I wish to focus on the changes in section 10 that seek to help lone parents back to work. I am one of the many people who lobbied the Minister following the changes to the one-parent family scheme. I was very much persuaded by her own words when she introduced the changes about the history and context of the introduction of what was then the unmarried mother’s allowance. The payment was hugely progressive at the time because it brought lone mothers out of a poverty trap and enabled them to rear their children by themselves. One cannot underestimate the hugely progressive impact the introduction of the payment had, but decades on, it was timely that we would examine the issue again because, more recently, the lone parent’s allowance has not succeeded in lifting lone-parent families out of poverty. It is clear there was not enough of a springboard element to the payment. Many of us spoke to the Minister about how best to change the measures relating to the lone-parent family allowance to ensure that was the case.

The measures in section 10 are important because they will help lone parents to transition actively to the labour market and support them to get back into work. The advocacy groups to whom I spoke at the time were very keen that there would be the type of modification the Minister has introduced to ensure lone-parent families would be exempted for a transitional period from the full conditionality of the jobseeker’s allowance scheme. That is exactly what the Minister is doing with the introduction of the jobseeker’s transition payment, which is important. Jobseekers who are lone parents and who qualify for the lone-parent allowance must no longer fulfil all the other criteria in terms of genuinely being available for full-time work. They can now seek part-time work rather than full-time work if that better suits their family circumstances. They will also be able to access existing child care supports. Work is ongoing to ensure better access to child care, not just for lone parents but for all families. This is a progressive pathway back to work for lone parents and their families. It is an important reform for the Labour Party in government and I very much welcome it. As the Minister said, the change has been welcomed by many of the advocacy groups.

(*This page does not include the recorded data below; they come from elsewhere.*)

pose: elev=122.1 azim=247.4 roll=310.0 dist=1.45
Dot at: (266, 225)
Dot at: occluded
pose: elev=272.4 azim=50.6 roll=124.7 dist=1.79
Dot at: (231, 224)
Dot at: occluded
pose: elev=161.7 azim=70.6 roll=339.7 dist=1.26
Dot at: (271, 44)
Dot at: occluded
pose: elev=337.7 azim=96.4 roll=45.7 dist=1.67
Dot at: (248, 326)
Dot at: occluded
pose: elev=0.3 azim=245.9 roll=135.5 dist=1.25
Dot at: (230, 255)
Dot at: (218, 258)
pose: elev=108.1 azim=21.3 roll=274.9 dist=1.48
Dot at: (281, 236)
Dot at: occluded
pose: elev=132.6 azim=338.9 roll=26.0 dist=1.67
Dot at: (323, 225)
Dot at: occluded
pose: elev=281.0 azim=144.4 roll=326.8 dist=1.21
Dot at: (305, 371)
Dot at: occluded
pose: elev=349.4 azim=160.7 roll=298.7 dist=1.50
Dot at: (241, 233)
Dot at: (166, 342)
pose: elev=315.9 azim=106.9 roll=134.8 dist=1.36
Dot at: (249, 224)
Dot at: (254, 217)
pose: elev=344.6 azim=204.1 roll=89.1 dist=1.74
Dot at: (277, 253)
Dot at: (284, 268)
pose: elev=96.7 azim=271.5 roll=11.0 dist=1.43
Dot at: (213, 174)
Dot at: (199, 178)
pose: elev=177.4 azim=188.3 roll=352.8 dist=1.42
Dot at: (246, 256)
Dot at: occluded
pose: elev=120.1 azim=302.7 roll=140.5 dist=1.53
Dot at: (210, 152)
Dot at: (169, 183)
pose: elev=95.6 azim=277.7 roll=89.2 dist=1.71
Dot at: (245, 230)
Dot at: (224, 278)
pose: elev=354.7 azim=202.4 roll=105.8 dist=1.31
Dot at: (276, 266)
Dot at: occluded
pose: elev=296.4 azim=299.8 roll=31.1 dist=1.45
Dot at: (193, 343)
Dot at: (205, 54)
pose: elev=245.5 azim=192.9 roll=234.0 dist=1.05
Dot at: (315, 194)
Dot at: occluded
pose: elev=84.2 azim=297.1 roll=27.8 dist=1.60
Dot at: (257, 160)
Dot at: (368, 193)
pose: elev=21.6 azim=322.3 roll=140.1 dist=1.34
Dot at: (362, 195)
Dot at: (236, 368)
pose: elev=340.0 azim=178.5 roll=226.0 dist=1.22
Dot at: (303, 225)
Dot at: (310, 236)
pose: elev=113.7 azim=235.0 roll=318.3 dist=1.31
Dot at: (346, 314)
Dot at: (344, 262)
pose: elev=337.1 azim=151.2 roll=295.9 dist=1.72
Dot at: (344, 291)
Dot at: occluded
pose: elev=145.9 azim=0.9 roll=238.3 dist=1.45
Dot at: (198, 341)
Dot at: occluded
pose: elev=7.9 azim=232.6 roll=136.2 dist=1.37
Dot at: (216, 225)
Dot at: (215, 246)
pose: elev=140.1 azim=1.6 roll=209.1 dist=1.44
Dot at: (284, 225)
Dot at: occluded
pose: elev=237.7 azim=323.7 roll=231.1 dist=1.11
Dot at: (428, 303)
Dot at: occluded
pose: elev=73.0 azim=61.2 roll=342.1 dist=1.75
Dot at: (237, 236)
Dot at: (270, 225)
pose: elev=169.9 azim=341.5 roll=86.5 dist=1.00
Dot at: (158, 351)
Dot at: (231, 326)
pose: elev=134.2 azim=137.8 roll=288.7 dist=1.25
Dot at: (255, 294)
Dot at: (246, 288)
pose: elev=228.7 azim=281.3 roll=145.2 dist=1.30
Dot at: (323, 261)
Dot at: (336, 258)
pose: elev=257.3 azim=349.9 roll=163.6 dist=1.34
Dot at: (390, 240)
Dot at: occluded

Colleagues referred to section 9 which relates to retained firefighters and the changes in jobseeker’s benefit and jobseeker’s allowance to allow persons working as retained firefighters to be exempted from certain conditions to access the schemes. Again, there is cross-party support for that important change in recognition of the enormous social good retained firefighters do.

Senator Moloney asked me to mention pensions, which she did not get an opportunity to speak about in detail. I said she spoke comprehensively but that was the only omission. I welcome the changes the Minister is making to occupational pension provision, which give effect to recommendations that were made. On behalf of Senator Moloney I welcome the changes, which, as she said, will strengthen the governance of pensions and will give consumers greater input into pensions policy.

I echo the words of Senator Mullins who spoke about self-employed persons and access for them to social security entitlements. Something that was raised with me on many doorsteps during the 2011 general election, and many other colleagues will also have heard the issue, is that people who employed a number of others in small and large businesses during the boom times and whose business have failed find their employees qualify for social security entitlements such as redundancy but they do not. That is a real omission and it is something we must examine and address in the future.